As Mickey walks with the kangaroo to the gym, the kangaroo hops and drags Mickey along very quickly. At this point, Pluto's conscience is daring him to be very evil to the younger kangaroo. He sneaks up on the kangaroo and catches him drinking out of Pluto's bowl! The plan foils temporarily as the kangaroo hiccupped, scaring Pluto off.

Back at the gym, Mickey decides to box with the dad kangaroo and gets the early hand by teaching it some blows, but gets clocked later with a Mike Tyson-like right hook, tying Mickey in the ropes. Mickey then gets caught with several punching combinations by the kangaroo...even with his tail! Don King would not like the outcome of that fight if he was not managing the kangaroo.

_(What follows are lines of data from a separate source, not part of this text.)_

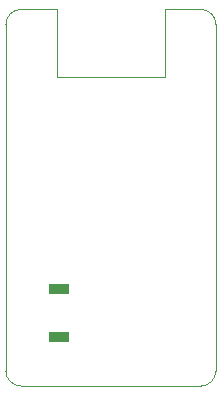
<source format=gbp>
G04 #@! TF.GenerationSoftware,KiCad,Pcbnew,8.0.0*
G04 #@! TF.CreationDate,2024-04-25T20:12:48+07:00*
G04 #@! TF.ProjectId,artemisia,61727465-6d69-4736-9961-2e6b69636164,2*
G04 #@! TF.SameCoordinates,Original*
G04 #@! TF.FileFunction,Paste,Bot*
G04 #@! TF.FilePolarity,Positive*
%FSLAX46Y46*%
G04 Gerber Fmt 4.6, Leading zero omitted, Abs format (unit mm)*
G04 Created by KiCad (PCBNEW 8.0.0) date 2024-04-25 20:12:48*
%MOMM*%
%LPD*%
G01*
G04 APERTURE LIST*
%ADD10R,1.700000X0.900000*%
G04 #@! TA.AperFunction,Profile*
%ADD11C,0.100000*%
G04 #@! TD*
G04 APERTURE END LIST*
D10*
X4500000Y-23650000D03*
X4500000Y-27750000D03*
D11*
X0Y-1270000D02*
X0Y-30607000D01*
X16510000Y0D02*
G75*
G02*
X17780000Y-1270000I0J-1270000D01*
G01*
X13462000Y-5711600D02*
X4318000Y-5711600D01*
X1270000Y-31877000D02*
G75*
G02*
X0Y-30607000I-3J1269997D01*
G01*
X0Y-1270000D02*
G75*
G02*
X1270000Y0I1270000J0D01*
G01*
X17780000Y-1270000D02*
X17780000Y-30607000D01*
X4318000Y-5711600D02*
X4318000Y0D01*
X13462000Y0D02*
X16510000Y0D01*
X1270000Y0D02*
X4318000Y0D01*
X1270000Y-31877000D02*
X16510000Y-31877000D01*
X13462000Y0D02*
X13462000Y-5711600D01*
X17780000Y-30607000D02*
G75*
G02*
X16510000Y-31877000I-1270000J0D01*
G01*
M02*

</source>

Returning to the home front, Pluto and the little hopper continue to battle over the bowl of food Pluto was supposed to eat, but the little kangaroo uses his tail to send the bowl airborne and it breaks over Pluto's head! The chase is on, but Pluto gets wet thanks to the kangaroo hopping on the giant water pump. Pluto then gets a rough ride of a wheelbarrow (the wrong way) and lands in a garbage dump. Little does he realize that he got two paws stuck on a spring, and Pluto bounces up and down to the little kangaroo's delight. They hop for a little bit before Pluto hops a little too high and smashes head-first into the roof of a greenhouse. Pluto does not even realize the little kangaroo loved him for what he did and stayed attached like Pluto was the father by resting in a clothing pouch Pluto previously bounced straight into!

Later, the two of them watch the commotion coming from Mickey's gym as all the animals evacuate the premises for the rough play the dad kangaroo was doing. Mickey was getting extremely busy bouncing back and forth on the punching bag that it eventually broke--and the momentum carried Mickey into a hay-bailer. Scared, the kangaroos and Pluto run for higher ground. The machine overworks once it spits out the bail of hay (with Mickey in it) and breaks down. Mickey comes out of the bail, thinking that he is still fighting the kangaroo...but he is not. The kangaroo is rocking on his tail reading the sports section. As the film closes, the younger kangaroo, then Pluto, emerge from the pouch and all three embrace.

Told you there was not much excitement to it...now can Outback Steakhouse liven the Australian Rules Football events?